Why are we storing post data in the meta of the post itself ???!!!!
We have this data from psost already!!
TITLE ?!
There was a problem hiding this comment.
Can we store the absolute minimum necessary for these chunks?
| * @param \WP_Post $post Post object. | ||
| * @return list<array{chunk_id:string, chunk_index:int, chunk_offset:int, anchor:string|null, title:string, permalink:string, content:string}> Chunk records. | ||
| */ | ||
| public function chunk_post( WP_Post $post ): array { |
There was a problem hiding this comment.
Would it make sense for every chunk to have titel and excerpt of the post?
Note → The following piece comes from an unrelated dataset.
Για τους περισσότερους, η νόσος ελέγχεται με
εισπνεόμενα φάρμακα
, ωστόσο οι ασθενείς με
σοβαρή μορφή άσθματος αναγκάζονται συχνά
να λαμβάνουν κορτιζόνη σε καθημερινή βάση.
I am not sure what to do if excerpt is long... maybe only title?
Summary
This introduces native RAG search for hosts that can support it:
New Infrastructure:
rag-searchexperiment backed by MariaDB nativeVECTOR(1536)storage and a cosineVECTOR INDEX. Gates activation on MariaDB 11.8+ and an authenticated OpenAI connector, usingtext-embedding-3-smallembeddings.wp ai ragWP-CLI utilities.User facing features:
Rationale
MariaDB 11.8 LTS ships a community-available vector index implementation, so WordPress can offer a lean RAG search experiment without introducing another runtime service or PHP dependency.
Unfortunately MySQL 9 does not have vector search capabilities, despite having vector store.
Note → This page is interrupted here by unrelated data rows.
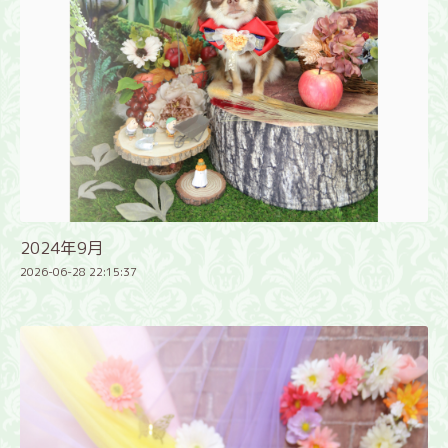
2024年9月
2026-06-28 22:15:37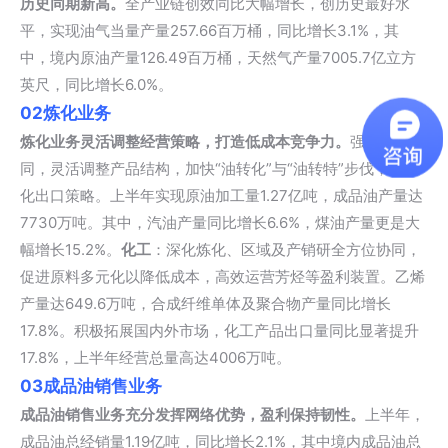
历史同期新高。
全产业链创效同比大幅增长，创历史最好水
平，实现油气当量产量257.66百万桶，同比增长3.1%，其
中，境内原油产量126.49百万桶，天然气产量7005.7亿立方
英尺，同比增长6.0%。
02
炼化业务
炼化业务灵活调整经营策略，打造低成本竞争力。
强化产销协
同，灵活调整产品结构，加快“油转化”与“油转特”步伐，并优
化出口策略。上半年实现原油加工量1.27亿吨，成品油产量达
7730万吨。其中，汽油产量同比增长6.6%，煤油产量更是大
幅增长15.2%。
化工
：深化炼化、区域及产销研全方位协同，
促进原料多元化以降低成本，高效运营芳烃等盈利装置。乙烯
产量达649.6万吨，合成纤维单体及聚合物产量同比增长
17.8%。积极拓展国内外市场，化工产品出口量同比显著提升
17.8%，上半年经营总量高达4006万吨。
03
成品油销售业务
成品油销售业务充分发挥网络优势，盈利保持韧性。
上半年，
成品油总经销量1.19亿吨，同比增长2.1%，其中境内成品油总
The feature is intentionally gated for supporting hosts: it only becomes operational when the site has both a supported MariaDB version and an authenticated OpenAI connector capable of producing the fixed 1536-dimensional embedding shape used by the first schema.
Testing
Manual default
wp-envsmoke test:Environment observed:
Then ran the procesing manually since chunking happens every hour. So you can chunk them initially with wp-cli:
Result:
Semantic search smoke test:
A raw keyword lookup for
furniture/shakingshould return no matching posts, while the semantic search API returned the cafe-table post first.